Westport and Irish Seafood

24 September 2018

After a long day of walking the seabed to castles, crossing beaches, driving through boglands, and precariously trekking mountainside village ruins, we were ready to have a relaxing sit down and a nice dinner. We made our way into the town of Westport for a seafood place earning a great reputation. Before we were ready for dinner though, there was one more stop we needed to make...

The sunset over Westport Quay. Amazing!

We circled around the edge of the town to the western seaside, home to both the restaurant as well as the Westport Quay. The sun was dipping towards the horizon and the sky was that nice mix of clouds and clear, so we wanted to see the sunset over Clew Bay. We parked by the marina, looked at the sailboats on the hard (with a little bit of daydreaming of our own one day), and walked along the dock toward the end of the Quay. From there we saw the towering peak of Croagh Patrick, traced the waters where the bay slowly made its way out to the Atlantic Ocean, and watched a couple of cows grazing on a hilltop across the water. Before long, the sun lit up the sky in brilliant orange and yellow as it found its way to the horizon. A sight well worth the wait!

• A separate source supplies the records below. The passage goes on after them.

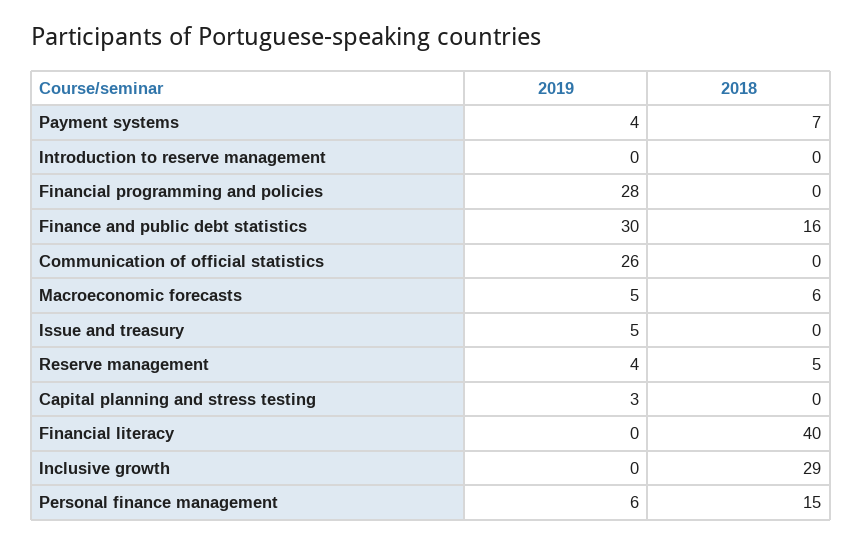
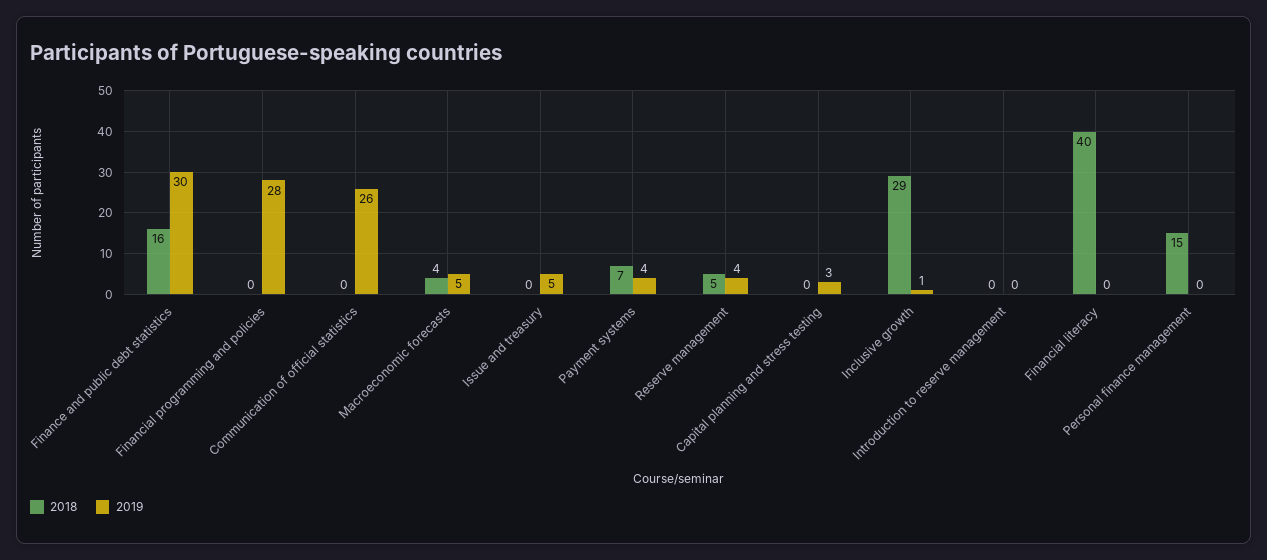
  {
    "2019": {
      "Payment systems": 4,
      "Introduction to reserve management": 0,
      "Financial programming and policies": 28,
      "Finance and public debt statistics": 30,
      "Communication of official statistics": 26,
      "Macroeconomic forecasts": 5,
      "Issue and treasury": 5,
      "Reserve management": 4,
      "Capital planning and stress testing": 3,
      "Financial literacy": 0,
-     "Inclusive growth": 0,
+     "Inclusive growth": 1,
-     "Personal finance management": 6
+     "Personal finance management": 0
    },
    "2018": {
      "Payment systems": 7,
      "Introduction to reserve management": 0,
      "Financial programming and policies": 0,
      "Finance and public debt statistics": 16,
      "Communication of official statistics": 0,
-     "Macroeconomic forecasts": 6,
+     "Macroeconomic forecasts": 4,
      "Issue and treasury": 0,
      "Reserve management": 5,
      "Capital planning and stress testing": 0,
      "Financial literacy": 40,
      "Inclusive growth": 29,
      "Personal finance management": 15
    }
  }

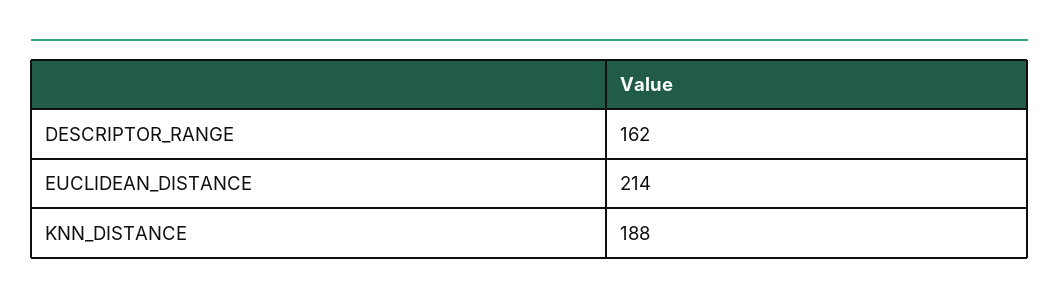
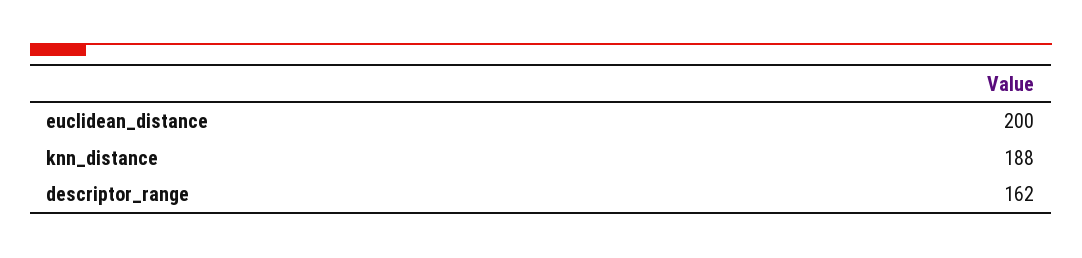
  {
    "DESCRIPTOR_RANGE": 162,
-   "EUCLIDEAN_DISTANCE": 214,
+   "EUCLIDEAN_DISTANCE": 200,
    "KNN_DISTANCE": 188
  }

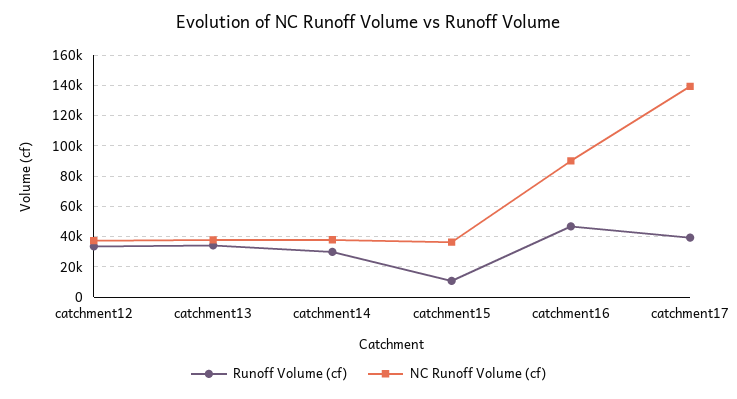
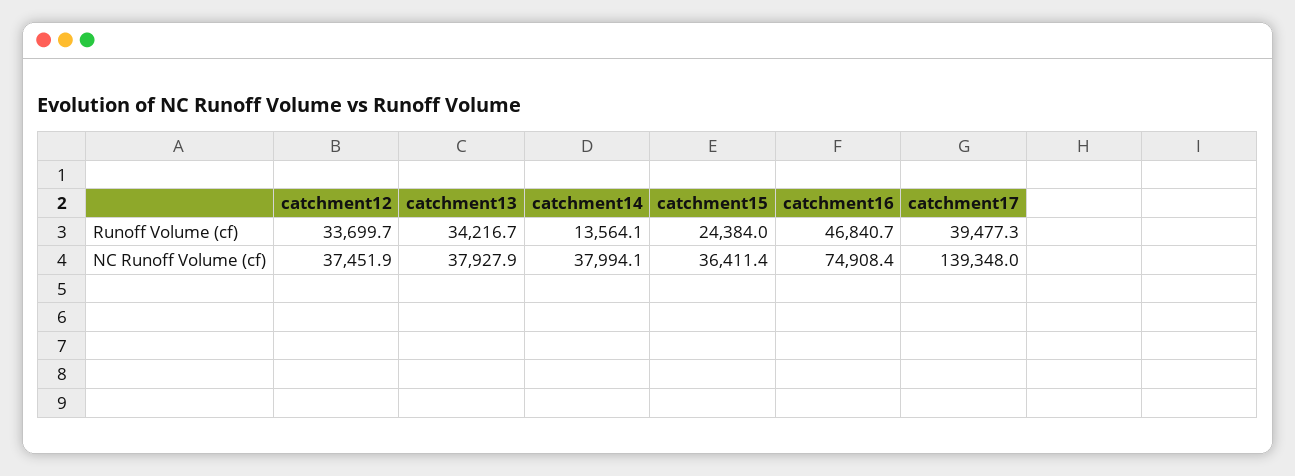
  {
    "Runoff Volume (cf)": {
      "catchment12": 33699.7,
      "catchment13": 34216.7,
-     "catchment14": 30000,
+     "catchment14": 13564.1,
-     "catchment15": 10000,
+     "catchment15": 24384,
      "catchment16": 46840.7,
      "catchment17": 39477.3
    },
    "NC Runoff Volume (cf)": {
      "catchment12": 37451.9,
      "catchment13": 37927.9,
      "catchment14": 37994.1,
      "catchment15": 36411.4,
-     "catchment16": 90000,
+     "catchment16": 74908.4,
      "catchment17": 139348
    }
  }

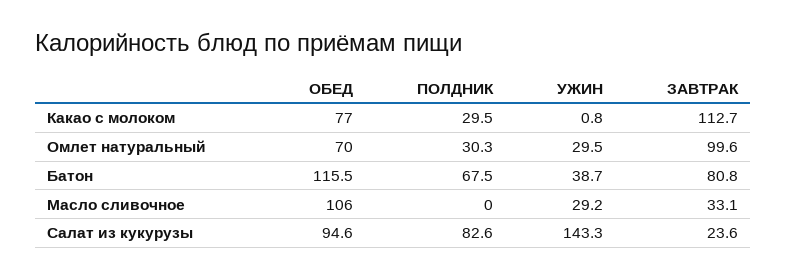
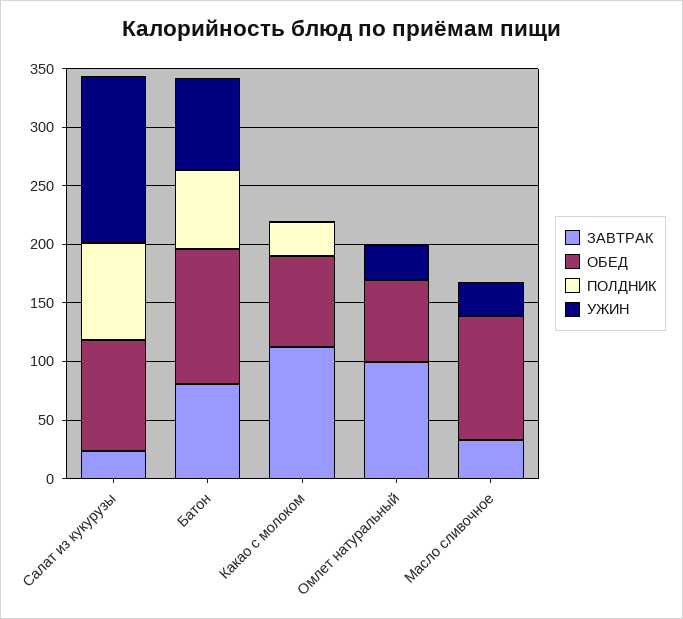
  {
    "ОБЕД": {
      "Какао с молоком": 77,
      "Омлет натуральный": 70,
      "Батон": 115.5,
      "Масло сливочное": 106,
      "Салат из кукурузы": 94.6
    },
    "ПОЛДНИК": {
      "Какао с молоком": 29.5,
-     "Омлет натуральный": 30.3,
+     "Омлет натуральный": 0,
      "Батон": 67.5,
      "Масло сливочное": 0,
      "Салат из кукурузы": 82.6
    },
    "УЖИН": {
      "Какао с молоком": 0.8,
      "Омлет натуральный": 29.5,
-     "Батон": 38.7,
+     "Батон": 80,
      "Масло сливочное": 29.2,
      "Салат из кукурузы": 143.3
    },
    "ЗАВТРАК": {
      "Какао с молоком": 112.7,
      "Омлет натуральный": 99.6,
      "Батон": 80.8,
      "Масло сливочное": 33.1,
      "Салат из кукурузы": 23.6
    }
  }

Considering that Ireland is an island nation, you would assume it is a big seafood country. Surprisingly though seafood was not as central to their cuisine as one would think. That does seem to be changing significantly, as the Irish are really appreciating the bounty from their cold waters. Even in the ten years since we were here last, the amount of seafood on the local menus had increased drastically.

We are both big seafood fans, and when we go somewhere close to the sea, fresh seafood is what we hope to find!

One of the boats tied to Westport Quay. Love the coloring

Just a short distance down from the Quay, right along the shoreline, was a restaurant called Cronin’s Sheebeen. We had heard that this place had great seafood and was making waves in the local dining scene, so we had to check it out! We had excellent mussels with Irish brown bread. For me, the brown bread is the defining flavor of Ireland, far moreso than even Guinness. I love the brown bread! Beth had baked Hake fish and I decided on cod with bacon and peas. It was absolutely heavenly! There has been a lot of buzz about Irish seafood lately, and we can’t wait to try it all!

We toyed with the idea of finding some trouble to get into somewhere in Westport, but ultimately were pretty beat from our long day and settled in to an early night. The next morning, we bid a sad farewell to our cozy little hobbit hole, trekked through Westport for some breakfast and coffee, and got ready for the long drive down to Connemara as we head back to the same cottage where we stayed ten years ago on our honeymoon!

We took the longer route from Westport to our cottage in An Spid­éal, taking the N59 through Mayo then down along the coast of Connemara, following close to the Wild Atlantic Way the whole route. Right as we crossed from Counties Mayo to Galway we passed by the Killary Fjord, which is popular with boaters, tour groups, and adventure sports... but it is also where they get some of the very best seafood Western Ireland has to offer- Killary Mussels!

We didn’t get to see much of the fjord itself as the rain was pouring something horrendous. Carefully navigating through quick curving roads, under beautiful trees making an archway over the road, past the stately Kylemore Abbey, and around some spectacular scenery had we been able to actually see it, we finally came to the little town of Letterfrack. In the town is a highly recommended seafood restaurant called Veldon’s Seafarer. You know you need to stop in when your research says it is a must go, then you hear from a friend who was just in this part of the country also highly recommending it!

Fresh Irish seafood just can’t be beat

One of the culinary highlights from 2008 was an unbelievable seafood chowder in this creamy white broth that we had down in Gort. It is very reminiscent of the creamy crab soup we get in Maryland, though with large chunks of a wider variety of fish and shellfish as well. As amazing as the chowder was in Gort, we have heard along the coast in Counties Mayo and Galway is where you find the very best. So when we found the dish on the menu at Veldon’s, it was a must order. Served with that amazing Irish brown bread, the chowder was perfect! Creamy and savory with large chunks of fish, what more could a seafood lover want?

Mussels maybe?

Belgium is well known for their mussels, which is actually a national dish there. We’ve had mussels in Ostend, mussels in Bruges, even musses in Brussels (no, not those muscles from Brussels!). I am here to tell you the Irish mussels were far superior to anything we had in Belgium... and that isn’t putting down the Belgian mussels either! The Killary Fjord mussels are simply the best shellfish I’ve had, nothing else so far can compare. Small, sweet, needing nothing more than a perfect steam and a side of local beer, fresh brown bread, and that hearty chowder.

We have found our perfect seafood meal!